Monday, October 21, 2019

Mind games

The worst thing about chemotherapy is the side effects.  No one tires of saying this.  You are given toxins at the maximum dose you are thought capable of not just of surviving but also enduring in a halfway decent shape.  After all, there’s more to come.  The hope is that the concentration of toxins is high enough to kill the cancer or, if this proves impossible, delay its advance.

Every patient reacts differently.  During the first chemo session, it’s absolutely unclear what will happen to each one.  Ten per cent of patients experience such and such effect is of no use at all to the individual.  It might even be counterproductive.  Educated as I am now on all possible side effects, I scan my body for every little sign that things are about to hit me in a big way.

There’s a metallic taste in mouth and a curious coolness, as if everything I drink were laced with menthol.  My lips tingle and my fingertips feel as if I were snowriding on a particularly cold day.  I am slightly sluggish.  Walking from the hospital to the bus, I had half convinced myself that I was really sick.  To quote from Chicken Run, “It's all in your head, Mr Tweedy.”

There’s a real danger here, I think.  After chemo, I went home, thinking that it would be a good place to find out how my body reacts.  The drawback is that I quickly got sucked into mindlessness and inactivity, reading things I don’t really care about and watching the other half of the internet.  The empty flat with no one to talk to and no one to guilt-trip me into animation sucked all motivation right out of me.  I could never run a successful home office.  The lack of focus and inspiration is even worse when the task is to survive cancer.  Only active positivity will do.  Optimism drives cures.  Enthusiasm is strength.
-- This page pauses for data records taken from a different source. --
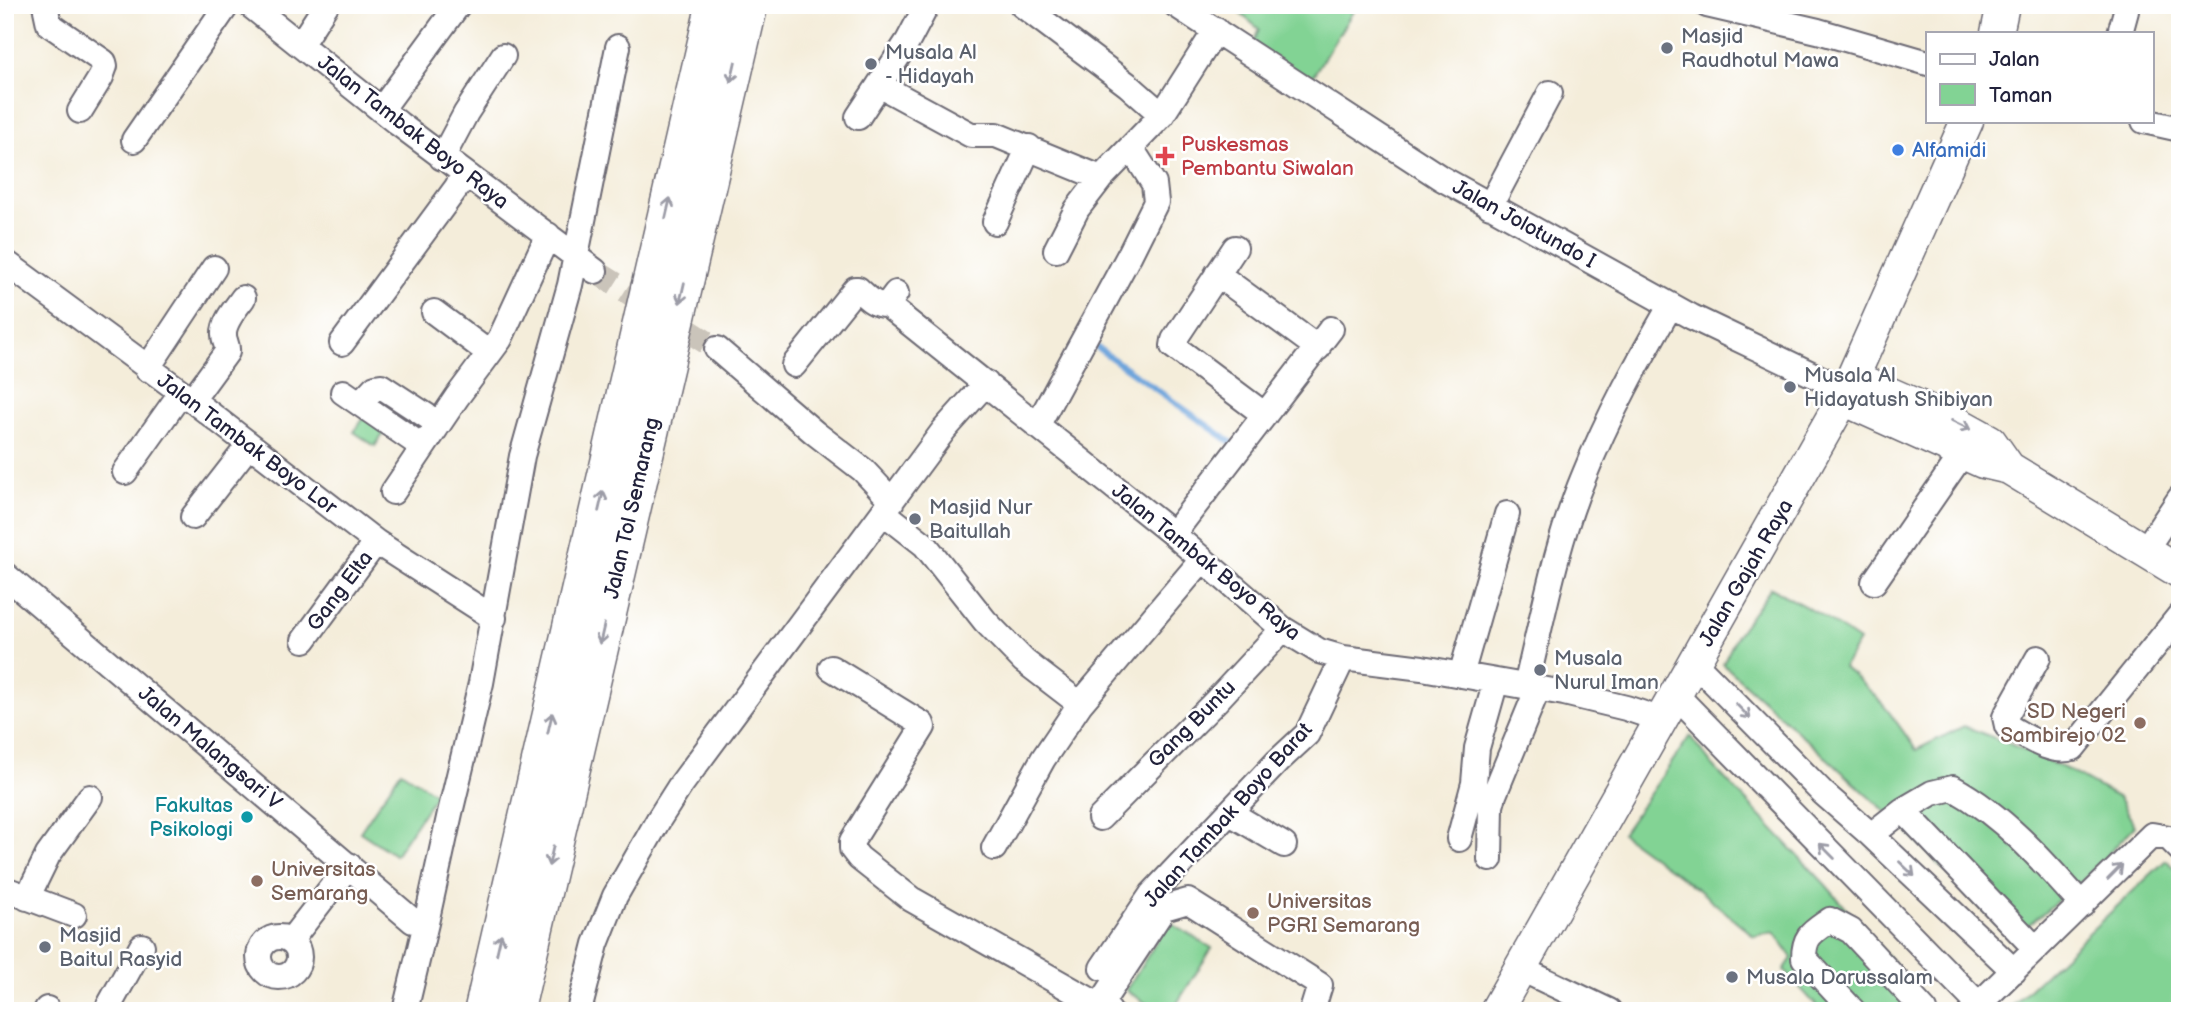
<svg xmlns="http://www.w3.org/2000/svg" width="2185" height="1016" viewBox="0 0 2185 1016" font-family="'Balsamiq Sans',sans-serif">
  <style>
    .green { fill: #82d394; stroke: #527a68; stroke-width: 2 }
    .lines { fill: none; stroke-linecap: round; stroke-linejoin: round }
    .stream { stroke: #6da4db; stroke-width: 6 }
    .minor-tunnel { stroke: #cac4ba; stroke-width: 24; stroke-dasharray: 24 12; stroke-linecap: butt }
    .minor-casing { stroke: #6c6973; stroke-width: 28 }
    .major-casing { stroke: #6c6973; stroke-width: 35 }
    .highway-casing { stroke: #6c6973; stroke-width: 40 }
    .minor { stroke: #fff; stroke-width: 24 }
    .major { stroke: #fff; stroke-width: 32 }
    .highway { stroke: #fff; stroke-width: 37 }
    .oneway { stroke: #9c9ca7 }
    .worship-dot { fill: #6b7280; stroke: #fff; stroke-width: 2.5 }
    .shop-dot { fill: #3f7fe0; stroke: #fff; stroke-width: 2.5 }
    .health-dot { fill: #e0444e; stroke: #fff; stroke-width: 2.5 }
    .education-dot { fill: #8d6e63; stroke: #fff; stroke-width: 2.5 }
    .culture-dot { fill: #0f9aa8; stroke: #fff; stroke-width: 2.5 }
    .labels { text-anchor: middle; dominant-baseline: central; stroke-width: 5; stroke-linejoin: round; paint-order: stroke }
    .worship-label { font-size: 21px; fill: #5b616d; stroke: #fff; text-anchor: start }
    .street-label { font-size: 21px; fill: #22223b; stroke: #fff }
    .health-label { font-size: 21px; fill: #be3a42; stroke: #fff; text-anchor: start }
    .shop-label { font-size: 21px; fill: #366cbe; stroke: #fff; text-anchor: start }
    .education-label { font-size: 21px; fill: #785e54; stroke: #fff; text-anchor: start }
    .culture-label { font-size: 21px; fill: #0d838f; stroke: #fff; text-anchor: end }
  </style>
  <rect width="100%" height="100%" fill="#fff"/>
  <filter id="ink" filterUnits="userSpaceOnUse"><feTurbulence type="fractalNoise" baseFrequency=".0143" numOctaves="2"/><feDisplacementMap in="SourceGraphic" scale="14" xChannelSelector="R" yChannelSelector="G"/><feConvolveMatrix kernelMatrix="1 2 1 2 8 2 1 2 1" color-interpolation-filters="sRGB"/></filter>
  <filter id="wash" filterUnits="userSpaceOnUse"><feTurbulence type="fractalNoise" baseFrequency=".00686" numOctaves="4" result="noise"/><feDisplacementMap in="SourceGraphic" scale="28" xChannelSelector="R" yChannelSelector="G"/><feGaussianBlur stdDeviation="1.57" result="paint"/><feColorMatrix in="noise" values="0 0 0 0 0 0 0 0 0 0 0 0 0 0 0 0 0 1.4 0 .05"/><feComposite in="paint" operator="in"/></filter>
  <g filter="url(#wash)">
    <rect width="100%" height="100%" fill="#f4edda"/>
    <path class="green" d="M1230,5H1357L1309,82L1252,46L1259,29Z
      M388,383L409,397L375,446L354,432Z
      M1771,588L1819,614L1859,641L1843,667C1878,695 1891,713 1916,750L1964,726L2010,744L2068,770L2119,798L2135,826L2083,880L2011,939L1905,829L1723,664L1737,635Z
      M1690,736L1713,766L1825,884L1935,1011H1819L1815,1004L1784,970L1792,958L1774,932L1754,936L1699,890L1622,834Z
      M401,771L436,794L395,855L360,832Z
      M2166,860L2180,872V1011H2006Z
      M1169,922L1212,948L1172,1011H1158L1126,990Z"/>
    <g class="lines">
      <path class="stream" d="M1089,342L1235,445"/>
    </g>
  </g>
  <g filter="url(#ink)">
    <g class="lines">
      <path class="minor-tunnel" d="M595,271L717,349"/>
      <defs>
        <path id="minor" d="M49,5L46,10L49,24L104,62L105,66L101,77L80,111
          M250,5L399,124L595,271
          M1022,5L1128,85L1162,115
          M1176,5L1441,178L1692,317L1847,391
          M1707,5L1818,31L1928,63
          M2120,33L2126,11
          M300,45L326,5
          M879,85L971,135H996L1101,178
          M381,110L458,5
          M858,117L908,41L927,5
          M2144,121L2180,129
          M134,140L227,5
          M442,158L466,113L503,56
          M1490,206L1550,93
          M995,222L1029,147
          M1235,248L1174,340L1173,346L1265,415
          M1056,250L1077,209L1101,178L1162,115L1216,30
          M5,262L192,400L376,542L494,618
          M1217,274L1318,348
          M887,305L1173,534L1283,629L1319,651L1343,658L1422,668L1564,693L1626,708L1662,720
          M434,312L489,353
          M342,343L457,187L464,174
          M717,349L815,433L863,470L892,501
          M794,365L855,289H858C867,297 874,306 887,305L896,293
          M147,369L214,268
          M343,392L423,447
          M192,400L227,352C228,344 224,342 224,335C223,322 236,308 243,298
          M360,403L375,387L381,386L439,424
          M1037,426L1130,254L1156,202L1154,184L1131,148
          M125,472L181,393
          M393,492L457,397L500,339L548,235
          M883,512L925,545L985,621L1024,661L1080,704
          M193,517L249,445
          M1173,534L1331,329
          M2145,550L2180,498
          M5,575L413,921L426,923L450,813L481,683L522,456L570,285L618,47
          M1874,582L1963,453
          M304,640L376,542
          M2038,658L2005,717L2007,726C2026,736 2051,755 2073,748L2180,615
          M1695,663L1823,793L1871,835L2014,971
          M831,668L922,724L923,727L852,841V849L859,858L911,899L1109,1011
          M1461,675L1507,514
          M1526,686C1543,616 1556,543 1584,476C1608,416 1639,360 1671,305
          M1676,695L1978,1004
          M1903,810L1932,793L1953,788C2004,816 2044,862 2082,905
          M1230,813L1284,845
          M1100,818L1216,701L1283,629
          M1871,835L1903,810L2036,949
          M1459,839L1474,783L1477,748L1496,681
          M994,848L1043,759L1080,704L1202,560
          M1490,859L1491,806L1494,795L1538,688
          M5,889L74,915
          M27,898L48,855L90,797
          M259 957a20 20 0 1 1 40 0a20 20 0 1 1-40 0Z
          M291,940L349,865
          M1102,968L1152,894L1278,761L1307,734L1343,658
          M1519,968L1609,1011
          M1100,1005L1164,908L1188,901L1320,985L1312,1011
          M47,1011V1009
          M106,1011L142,946
          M405,1011L426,923
          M579,1011L596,944L615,896L659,819L680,786L944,430L986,383
          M1853,1011L1804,958C1804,935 1813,932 1830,920L1851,931L1925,1011
          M1972,1011L2152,835L2169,838L2180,849"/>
        <path id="major" d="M1997,33L2003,5
          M1854,378L1961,425L1990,441L2009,468
          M1843,399L1983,462L2009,468L2180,572
          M1496,1011L1843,399L1967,121"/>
        <path id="highway" d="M483,1011L715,5
          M515,1011L749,5"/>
      </defs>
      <use href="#minor" class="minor-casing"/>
      <use href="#major" class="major-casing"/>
      <use href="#highway" class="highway-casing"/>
      <use href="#minor" class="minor"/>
      <use href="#major" class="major"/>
      <use href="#highway" class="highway"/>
    </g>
    <defs><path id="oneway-shaft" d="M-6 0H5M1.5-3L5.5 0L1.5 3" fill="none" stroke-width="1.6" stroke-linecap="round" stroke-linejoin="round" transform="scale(1.75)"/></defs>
    <g class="oneway">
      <use href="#oneway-shaft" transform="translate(733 72) rotate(103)"/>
      <use href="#oneway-shaft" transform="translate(668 208) rotate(-77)"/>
      <use href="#oneway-shaft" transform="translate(682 293) rotate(103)"/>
      <use href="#oneway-shaft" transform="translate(1961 425) rotate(26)"/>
      <use href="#oneway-shaft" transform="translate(601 501) rotate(-77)"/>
      <use href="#oneway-shaft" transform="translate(602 634) rotate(103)"/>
      <use href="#oneway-shaft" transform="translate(1743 711) rotate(45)"/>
      <use href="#oneway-shaft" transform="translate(550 723) rotate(-77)"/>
      <use href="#oneway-shaft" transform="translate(1827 851) rotate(-135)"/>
      <use href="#oneway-shaft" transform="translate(551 856) rotate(103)"/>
      <use href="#oneway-shaft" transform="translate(1907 869) rotate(44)"/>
      <use href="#oneway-shaft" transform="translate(2115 872) rotate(-45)"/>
      <use href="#oneway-shaft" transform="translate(499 944) rotate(-77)"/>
    </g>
  </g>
  <g class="worship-dot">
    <circle cx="1667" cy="48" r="7"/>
    <circle cx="871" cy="64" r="7"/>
    <circle cx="1790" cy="387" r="7"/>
    <circle cx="915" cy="519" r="7"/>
    <circle cx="1540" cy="670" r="7"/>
    <circle cx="45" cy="947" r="7"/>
    <circle cx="1732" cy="977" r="7"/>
  </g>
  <circle class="shop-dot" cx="1898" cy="150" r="7"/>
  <path class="health-dot" d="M1161.5 145.5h7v7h7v7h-7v7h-7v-7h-7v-7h7z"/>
  <g class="education-dot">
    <circle cx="2140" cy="723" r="7"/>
    <circle cx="257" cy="881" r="7"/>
    <circle cx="1253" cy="913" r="7"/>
  </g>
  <circle class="culture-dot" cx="247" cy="817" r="7"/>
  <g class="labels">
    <g class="worship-label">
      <text x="1681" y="36">Masjid<tspan x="1681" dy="24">Raudhotul Mawa</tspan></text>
      <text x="885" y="52">Musala Al<tspan x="885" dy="24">- Hidayah</tspan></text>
      <text x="1804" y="375">Musala Al<tspan x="1804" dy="24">Hidayatush Shibiyan</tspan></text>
      <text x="929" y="507">Masjid Nur<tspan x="929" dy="24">Baitullah</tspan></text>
      <text x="1554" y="658">Musala<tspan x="1554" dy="24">Nurul Iman</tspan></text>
      <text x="59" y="935">Masjid<tspan x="59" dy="24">Baitul Rasyid</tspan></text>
      <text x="1746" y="977">Musala Darussalam</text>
    </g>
    <g class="street-label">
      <text transform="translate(413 132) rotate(38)">Jalan Tambak Boyo Raya</text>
      <text transform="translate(1524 224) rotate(29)">Jalan Jolotundo I</text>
      <text transform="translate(247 444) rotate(37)">Jalan Tambak Boyo Lor</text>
      <text transform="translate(632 508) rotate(-77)">Jalan Tol Semarang</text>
      <text transform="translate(1206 562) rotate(39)">Jalan Tambak Boyo Raya</text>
      <text transform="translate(1746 573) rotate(-60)">Jalan Gajah Raya</text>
      <text transform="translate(340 591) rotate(-53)">Gang Elta</text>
      <text transform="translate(1192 724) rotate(-45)">Gang Buntu</text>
      <text transform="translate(210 748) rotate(40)">Jalan Malangsari V</text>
      <text transform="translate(1228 815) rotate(-48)">Jalan Tambak Boyo Barat</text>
    </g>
    <g class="health-label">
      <text x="1181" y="144">Puskesmas<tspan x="1181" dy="24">Pembantu Siwalan</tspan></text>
    </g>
    <g class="shop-label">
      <text x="1912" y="150">Alfamidi</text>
    </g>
    <g class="education-label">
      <text x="2126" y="711" text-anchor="end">SD Negeri<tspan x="2126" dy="24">Sambirejo 02</tspan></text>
      <text x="271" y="869">Universitas<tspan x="271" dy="24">Semarang</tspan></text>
      <text x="1267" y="901">Universitas<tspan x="1267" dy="24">PGRI Semarang</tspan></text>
    </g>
    <g class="culture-label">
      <text x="233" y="805">Fakultas<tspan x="233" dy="24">Psikologi</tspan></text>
    </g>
  </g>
  <rect width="2185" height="1016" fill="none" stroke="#fff" stroke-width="28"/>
  <rect x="1926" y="32" width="228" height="91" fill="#ffffff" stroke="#a7a7b1" stroke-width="2"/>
  <rect x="1940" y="54" width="35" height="10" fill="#ffffff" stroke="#a7a7b1" stroke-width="2"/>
  <text x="1989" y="66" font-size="21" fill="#22223b">Jalan</text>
  <rect x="1940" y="84" width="35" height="21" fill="#82d394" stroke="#a7a7b1" stroke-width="2"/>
  <text x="1989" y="102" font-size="21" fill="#22223b">Taman</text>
</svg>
Instead, I found myself slipping into the mindset of a sick person, and one thought led to another.  Sick people don’t work.  Sick people are weak.  Sick people are not doing well.  Maybe I’m doing much worse than I think, as poorly as the doctors insist?  I started questioning the therapy.  What good is it really going to do me?  Will it increase my survival, or will it just cause misery?  Soon I was sitting on my sofa in complete pathological apathy.

I don’t want to feel this way.  I don’t want to have my mind let go of the old reality of being healthy, strong and energetic.  Death, as a recent study showed, is something that befalls other people.  For this to remain true, I need energy on every stage of this long and arduous course.  My family and friends have been amazing in their cheering and support.  Beyond that, I get energy from structure, responsibilities and purpose.  Tomorrow, unless I’m too messed up to get out of bed, I’ll take the boy to childcare and be back at work.